Written request a: Return the rows from their start through the line containing "The camera's rotation is toward right-down.", inclusive, reproducing those lines exactly but leaving out the pictures.

Text:
FIG. 9 shows two magnetized structures of variable thickness or intensity arranged on two sides of an escape wheel, in interaction with a magnetic field created by a magnet integral with a pallet fork, or with a magnetic circuit without a field source integral with a pallet fork. The interaction may be repulsive or attractive.

FIG. 10 shows two ferromagnetic structures of variable thickness (or with a variable air-gap) on two sides of an escape wheel, which are in interaction with a magnetic field created by a magnet or a magnetic circuit with a field source integral with a pallet fork.

On the opposite side of pole shoe 3, or pole shoes 3 if the stop member includes several of them, stop member 30, in particular a pallet fork, includes means of cooperation with resonator 20 (in particular a sprung balance 2), which interact with the resonator to trigger the transverse motion of pole shoe 3. In a known manner, these cooperation means may use a mechanical contact, such as a pallet fork cooperating with a balance impulse pin. It is possible to envisage extrapolating the stop member-escape wheel set cooperation proposed by the invention to the cooperation between the resonator and stop member, which would enable a force of magnetic or electrostatic origin to be used for such cooperation with the object of further minimising friction. An additional advantage of omitting an impulse pin is that it allows for cooperation over an angular range of more than 360°, for example with a helical track.

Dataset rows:
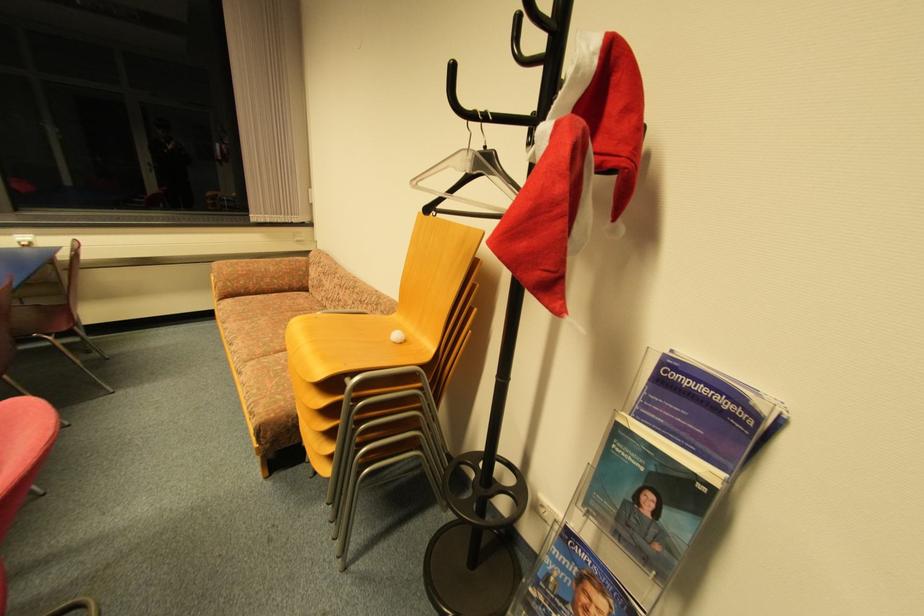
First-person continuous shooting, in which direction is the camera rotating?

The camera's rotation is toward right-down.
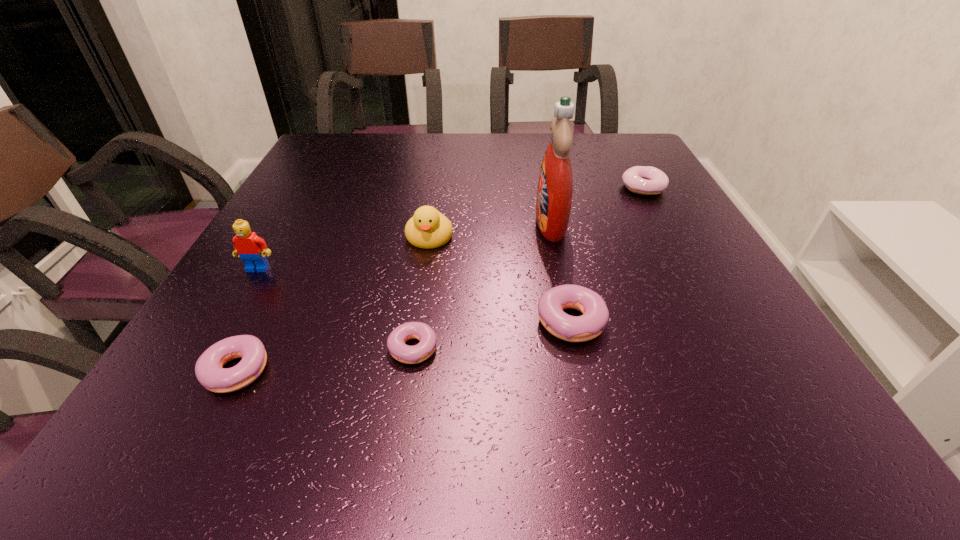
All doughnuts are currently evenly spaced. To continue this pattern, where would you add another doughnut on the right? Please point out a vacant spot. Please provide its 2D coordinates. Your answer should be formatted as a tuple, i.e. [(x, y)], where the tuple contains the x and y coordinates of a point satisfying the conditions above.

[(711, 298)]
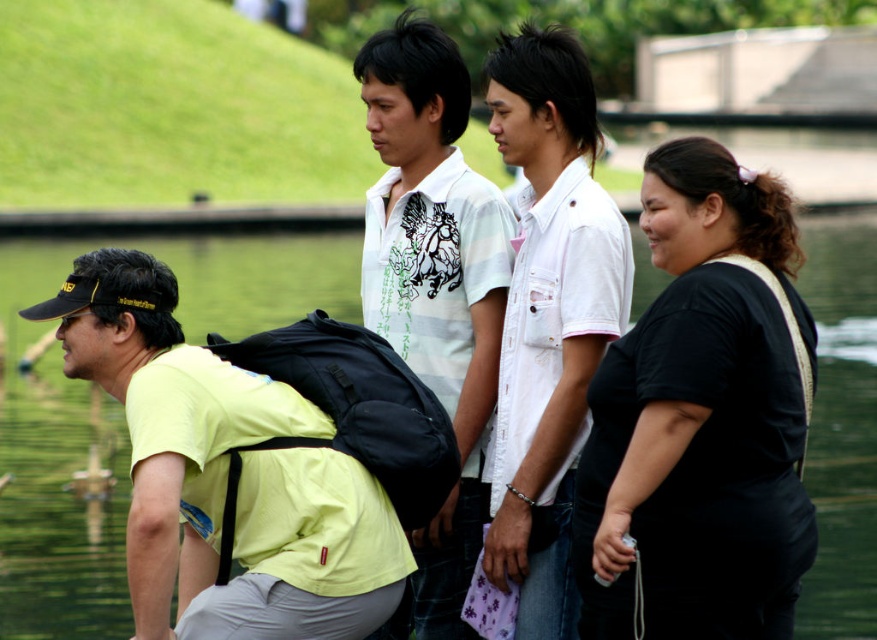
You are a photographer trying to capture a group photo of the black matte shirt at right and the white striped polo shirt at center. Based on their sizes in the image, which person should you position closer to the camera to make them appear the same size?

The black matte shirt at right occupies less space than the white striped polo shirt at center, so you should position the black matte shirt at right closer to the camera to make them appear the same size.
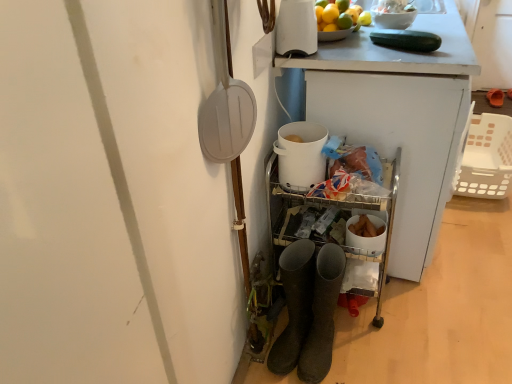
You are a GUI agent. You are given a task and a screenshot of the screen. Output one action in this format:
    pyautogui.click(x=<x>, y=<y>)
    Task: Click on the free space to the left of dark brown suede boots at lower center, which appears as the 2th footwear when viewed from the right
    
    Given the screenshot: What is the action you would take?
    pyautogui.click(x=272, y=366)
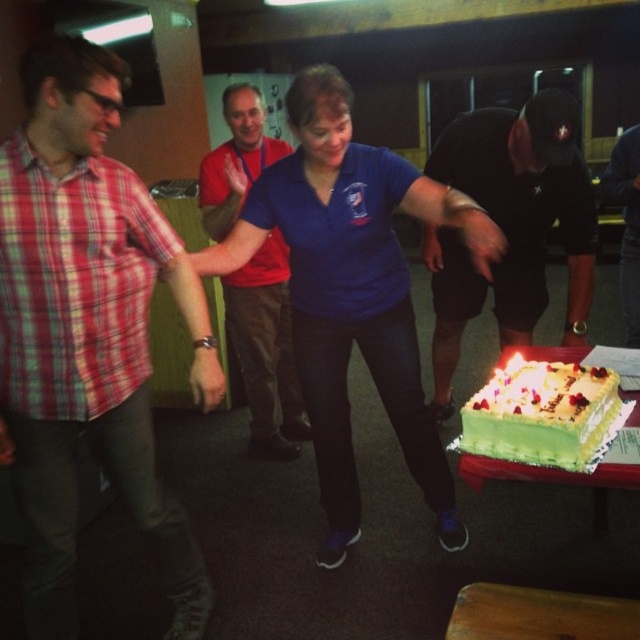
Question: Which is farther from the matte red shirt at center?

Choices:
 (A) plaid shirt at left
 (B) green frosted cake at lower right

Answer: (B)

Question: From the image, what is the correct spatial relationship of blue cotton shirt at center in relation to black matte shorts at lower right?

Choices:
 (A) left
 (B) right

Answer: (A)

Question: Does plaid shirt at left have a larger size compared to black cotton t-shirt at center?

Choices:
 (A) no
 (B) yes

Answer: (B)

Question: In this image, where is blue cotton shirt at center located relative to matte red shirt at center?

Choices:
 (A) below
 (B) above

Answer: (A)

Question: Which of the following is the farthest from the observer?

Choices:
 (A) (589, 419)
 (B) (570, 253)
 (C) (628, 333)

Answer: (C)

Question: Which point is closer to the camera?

Written request b: In the text on the escapement, what advantage does omitting an impulse pin provide?

Finished answer a:
First-person continuous shooting, in which direction is the camera rotating?

The camera's rotation is toward right-down.

Finished answer b: It allows cooperation over an angular range of more than 360°, for example with a helical track.